In some cases they have even come to serve as a stand-in for stock quotes when U.S. exchanges are closed.

Before stock markets opened in New York on Aug. 23, for example, the price quoted for the cost of insuring against a default on Bank of America rose sharply, hitting a record high. A Nomura Securities trader sent out an email alert citing the derivatives price: "Ugly out there this morning."

Yet a Wall Street Journal analysis shows that actual trades in these widely cited derivatives are few and far between -- and the quotes that market observers bandy about often aren't based on actual trades at all.

While the swaps can help investors’ hedge risks and bet on market trends, the thin trading underlines a key shortcoming of an instrument that has a huge influence on risk perceptions. During periods of stress, the actions of a few traders can have an outsize impact on delicate market psychology.

"The market does not fully understand the limitations in trading, or the lack of liquidity, as CDS spreads are often quoted as readily as the DJ industrial average nowadays," said Hong Yan, a professor of finance at Shanghai Advanced Institute of Finance who is on leave from the University of South Carolina. "This could be potentially dangerous in a very volatile and uncertain market since CDS spreads are used much more frequently and prevalently."

The Journal analyzed data compiled by Depository Trust & Clearing Corp., a central warehouse that collects swaps trading information from investment banks. That analysis shows that even for the most popular credit-default swaps, such as those for Bank of America debt, daily trading is dwarfed by that in the stock market and often, too, in bonds.

For the week ending Sept. 16, the most recent data available, the gross notional value of swaps referencing Bank of America -- that is, the value of the contracts outstanding -- rose from the prior week by $700 million, according to Depository Trust.

By comparison, some $8.5 billion of the Charlotte, N.C., company's stock traded during the same week.

Despite the thin trading, investment banks and media outlets frequently point to swaps pricing as an indicator of the health of the global financial system's constituent parts.

On Tuesday, the limited trading was further highlighted in a Federal Reserve Bank of New York paper that analyzed three months of swaps data for both single-name corporate bonds and baskets of swaps. New York Fed officials sought to better understand how frequently the derivatives trade amid regulatory efforts to require investment banks to report real-time transaction data.

The study found little actual trading.

"A majority of the single-name reference entities traded less than once a day, whereas the most active traded over 20 times per day," the New York Fed paper said.

"The CDS market, in general, is not like the fast-trading stock market," said Darrell Duffie, a derivatives expert and finance professor at Stanford University.

That isn't to say there is no money at stake in the credit-default swap market. The net notional value of swaps outstanding on Bank of America, for instance, was $5.8 billion at Sept. 23, a similar level from the start of the year, according to Depository Trust. That is the maximum amount of money that would be exchanged in the event of a default.

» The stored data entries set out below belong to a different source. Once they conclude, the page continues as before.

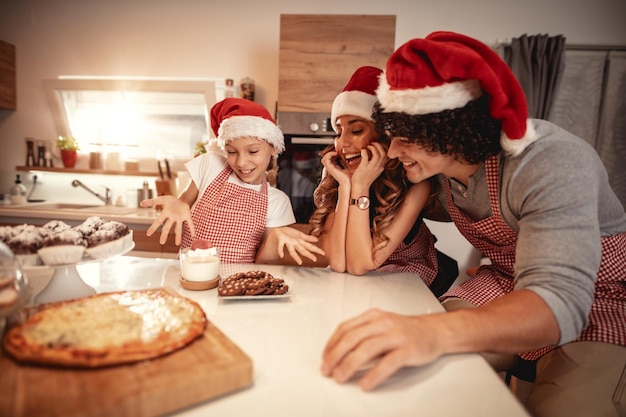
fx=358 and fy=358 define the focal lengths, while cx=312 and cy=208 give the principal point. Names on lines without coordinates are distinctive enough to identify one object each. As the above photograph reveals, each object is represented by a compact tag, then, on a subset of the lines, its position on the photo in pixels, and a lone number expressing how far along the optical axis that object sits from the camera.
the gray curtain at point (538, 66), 2.84
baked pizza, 0.55
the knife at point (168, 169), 3.23
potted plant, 3.37
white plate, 0.89
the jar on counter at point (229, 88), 3.12
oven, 2.66
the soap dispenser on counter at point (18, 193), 3.25
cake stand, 0.86
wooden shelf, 3.27
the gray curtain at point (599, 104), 2.96
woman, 1.31
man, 0.68
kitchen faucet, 3.35
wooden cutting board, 0.47
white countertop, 0.54
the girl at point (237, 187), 1.61
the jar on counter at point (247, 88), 3.04
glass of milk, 0.98
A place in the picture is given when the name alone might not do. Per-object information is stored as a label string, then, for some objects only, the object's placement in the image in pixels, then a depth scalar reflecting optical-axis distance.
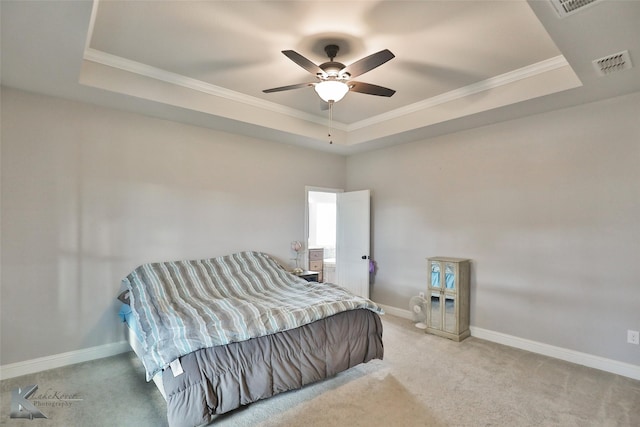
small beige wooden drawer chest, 5.74
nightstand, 4.65
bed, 2.15
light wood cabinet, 3.84
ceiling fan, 2.35
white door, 5.14
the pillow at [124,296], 3.22
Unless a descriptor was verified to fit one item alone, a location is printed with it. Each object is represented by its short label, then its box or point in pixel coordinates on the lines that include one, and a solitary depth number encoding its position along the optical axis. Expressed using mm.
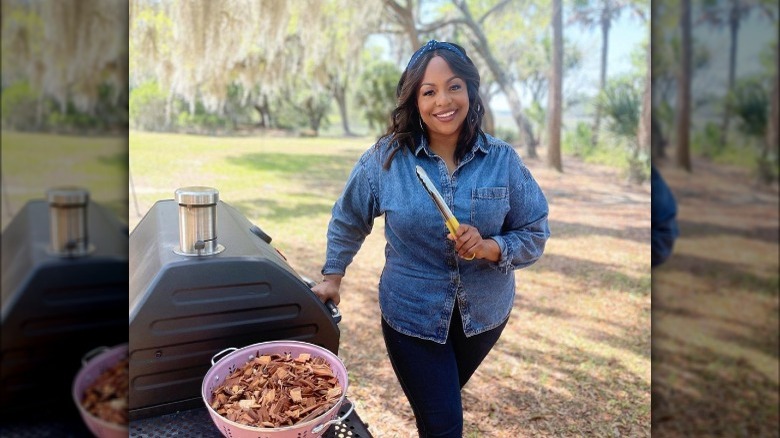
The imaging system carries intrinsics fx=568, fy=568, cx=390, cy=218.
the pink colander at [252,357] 1156
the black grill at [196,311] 1289
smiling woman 1536
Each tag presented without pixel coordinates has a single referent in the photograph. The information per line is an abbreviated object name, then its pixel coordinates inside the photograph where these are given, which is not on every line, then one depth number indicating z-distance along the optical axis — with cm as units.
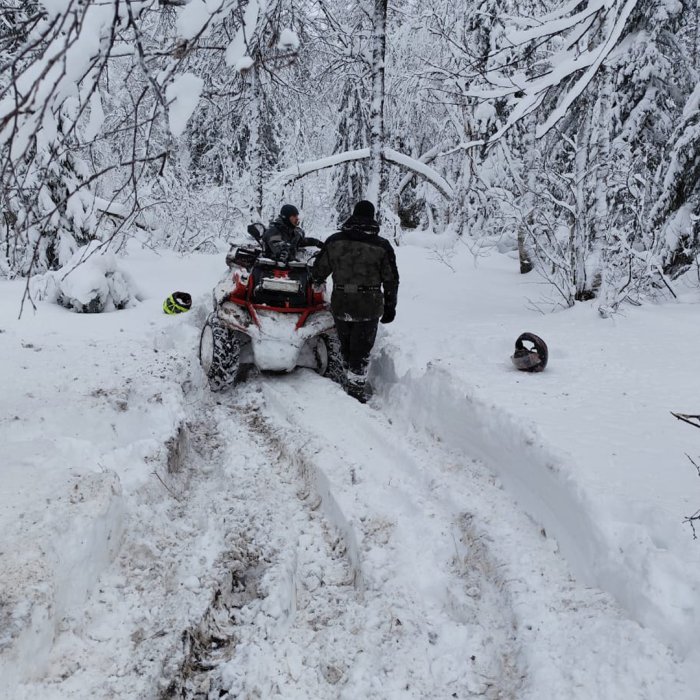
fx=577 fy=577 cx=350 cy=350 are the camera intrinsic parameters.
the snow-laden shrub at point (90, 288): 829
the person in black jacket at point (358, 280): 590
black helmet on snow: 536
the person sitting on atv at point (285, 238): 671
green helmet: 842
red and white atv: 607
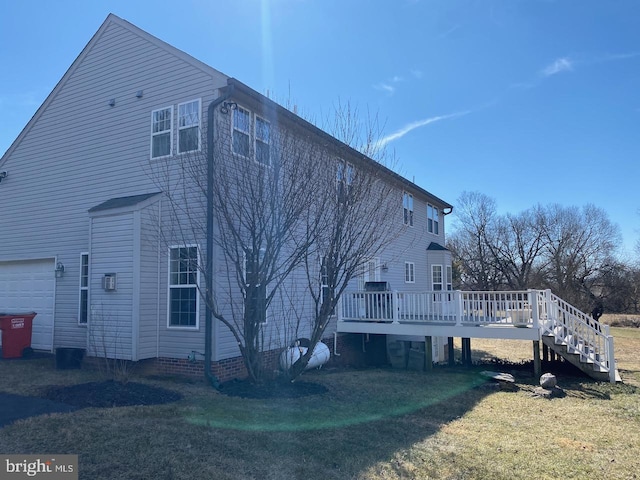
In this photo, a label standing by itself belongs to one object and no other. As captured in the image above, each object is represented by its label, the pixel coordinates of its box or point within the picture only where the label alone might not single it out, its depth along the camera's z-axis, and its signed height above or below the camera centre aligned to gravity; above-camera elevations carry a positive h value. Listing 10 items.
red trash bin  11.20 -1.06
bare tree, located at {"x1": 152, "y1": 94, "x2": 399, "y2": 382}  8.12 +1.53
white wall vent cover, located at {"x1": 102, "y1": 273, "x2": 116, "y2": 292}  9.36 +0.14
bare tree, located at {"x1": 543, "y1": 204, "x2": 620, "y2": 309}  35.84 +3.10
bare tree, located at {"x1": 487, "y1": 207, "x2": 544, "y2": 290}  39.81 +3.36
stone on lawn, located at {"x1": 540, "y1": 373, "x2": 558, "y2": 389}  9.52 -2.00
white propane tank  9.36 -1.58
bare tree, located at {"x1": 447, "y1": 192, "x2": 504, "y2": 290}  40.25 +3.49
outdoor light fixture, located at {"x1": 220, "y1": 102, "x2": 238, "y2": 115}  9.28 +3.65
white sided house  9.28 +1.23
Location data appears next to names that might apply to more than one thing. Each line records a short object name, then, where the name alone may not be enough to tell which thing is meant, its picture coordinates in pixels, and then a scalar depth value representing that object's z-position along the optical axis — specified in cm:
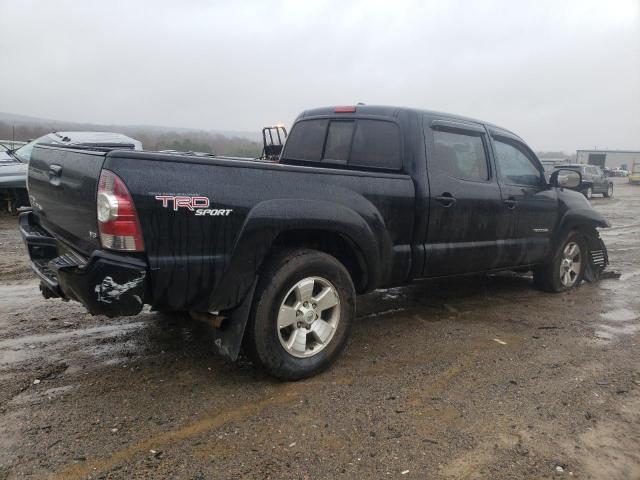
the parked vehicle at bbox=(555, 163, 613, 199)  2564
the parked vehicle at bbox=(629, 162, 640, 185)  4588
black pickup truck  284
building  7956
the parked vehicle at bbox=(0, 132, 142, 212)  1020
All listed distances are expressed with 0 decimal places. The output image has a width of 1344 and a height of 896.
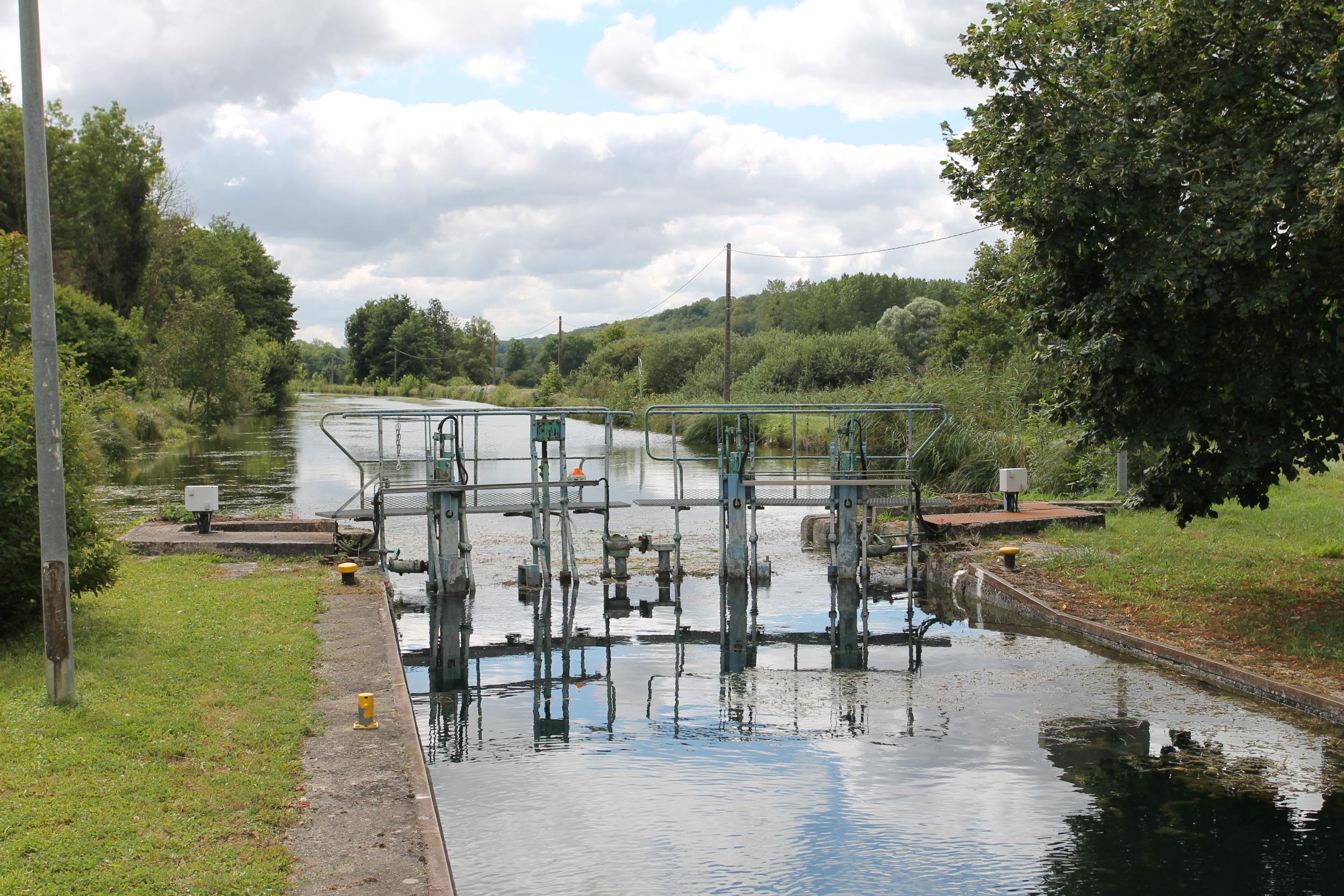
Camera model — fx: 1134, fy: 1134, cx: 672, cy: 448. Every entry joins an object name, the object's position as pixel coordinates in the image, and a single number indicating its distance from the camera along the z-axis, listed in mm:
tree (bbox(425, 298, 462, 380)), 124438
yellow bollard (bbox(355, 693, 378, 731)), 7508
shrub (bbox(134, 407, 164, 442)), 40781
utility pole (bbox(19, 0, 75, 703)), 7477
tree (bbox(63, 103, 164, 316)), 55812
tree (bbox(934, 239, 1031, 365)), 37781
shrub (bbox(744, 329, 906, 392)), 44812
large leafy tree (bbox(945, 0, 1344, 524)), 9438
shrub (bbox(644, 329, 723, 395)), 61781
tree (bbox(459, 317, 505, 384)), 123500
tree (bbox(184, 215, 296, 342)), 76875
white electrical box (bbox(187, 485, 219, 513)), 15422
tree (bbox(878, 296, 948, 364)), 73438
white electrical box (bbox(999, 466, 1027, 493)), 17844
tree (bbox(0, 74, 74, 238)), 49062
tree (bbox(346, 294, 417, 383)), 130125
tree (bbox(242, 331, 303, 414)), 63219
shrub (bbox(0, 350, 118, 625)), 8969
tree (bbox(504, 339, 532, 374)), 127375
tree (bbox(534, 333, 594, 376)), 130225
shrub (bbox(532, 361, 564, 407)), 74812
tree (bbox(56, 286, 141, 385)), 40844
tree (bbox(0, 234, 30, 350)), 31672
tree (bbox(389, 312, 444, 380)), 125438
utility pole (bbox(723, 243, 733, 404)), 40347
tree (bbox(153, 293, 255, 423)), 47625
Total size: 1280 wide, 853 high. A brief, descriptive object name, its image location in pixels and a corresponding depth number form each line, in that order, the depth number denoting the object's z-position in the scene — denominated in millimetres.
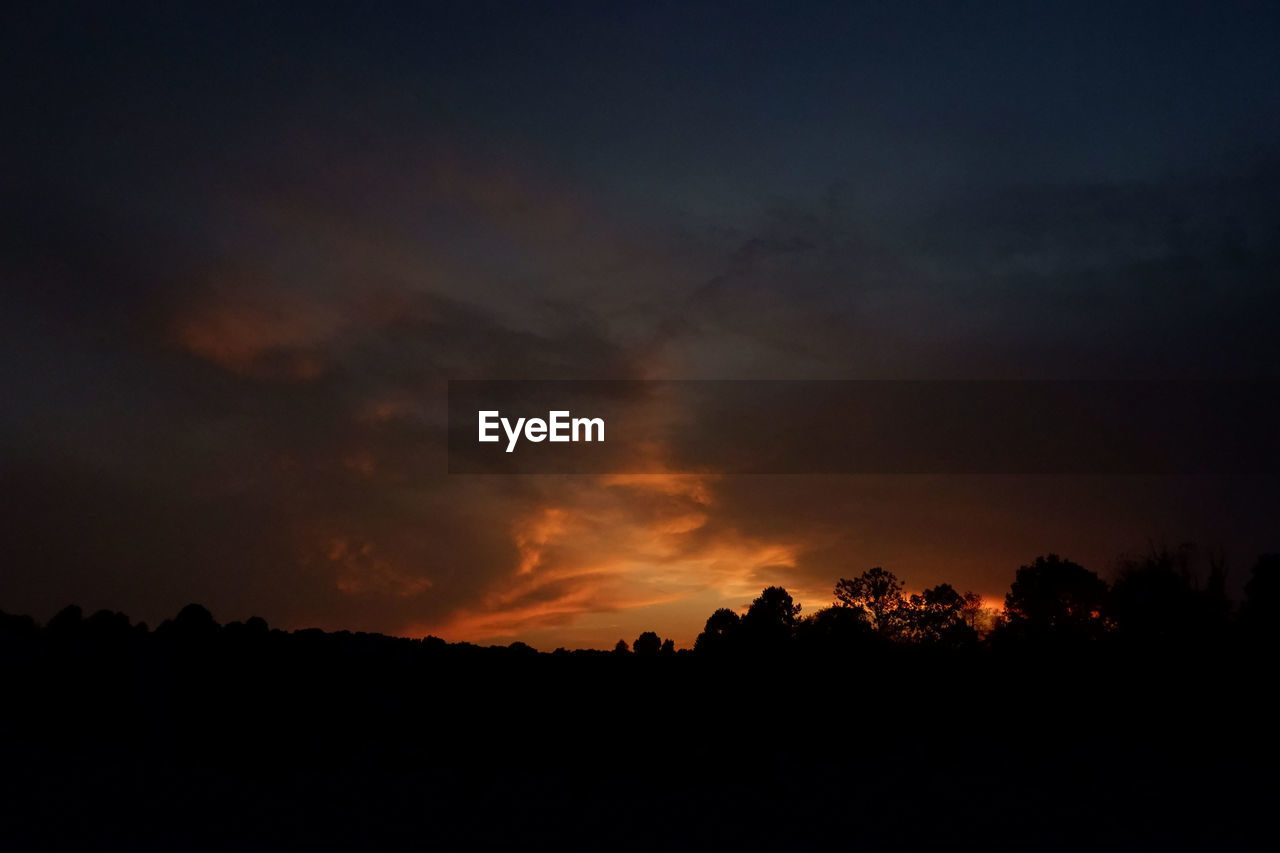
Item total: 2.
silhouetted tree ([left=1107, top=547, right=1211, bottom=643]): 24812
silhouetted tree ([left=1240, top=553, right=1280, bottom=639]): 23625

The contracts have been used for years by banks to unload risks they don't want and by hedge funds and other investors to bet on changing market trends. But since the financial crisis of 2008, they have been best known as a measure of market stress.

In the case of credit-default swaps for corporate bonds, a buyer pays a sum quarterly for the derivative. If a bond defaults, the losses are covered by the seller of the contract.

Costs of the protection can rise if investors believe the underlying debt is getting riskier. Those trading the swaps often are big banks or, to a lesser degree, hedge funds.

Data vendors such as Markit Group Ltd. and CMA, a unit of CMA Group, use computer systems to extract swaps prices -- including quotes -- from electronic messages between investment banks and investors.

The companies aggregate that pricing data, which makes its way to a wider audience seeking a gauge of default risk -- an audience that may not recognize the limitations of the data they are looking at and the nature of how the derivatives trade.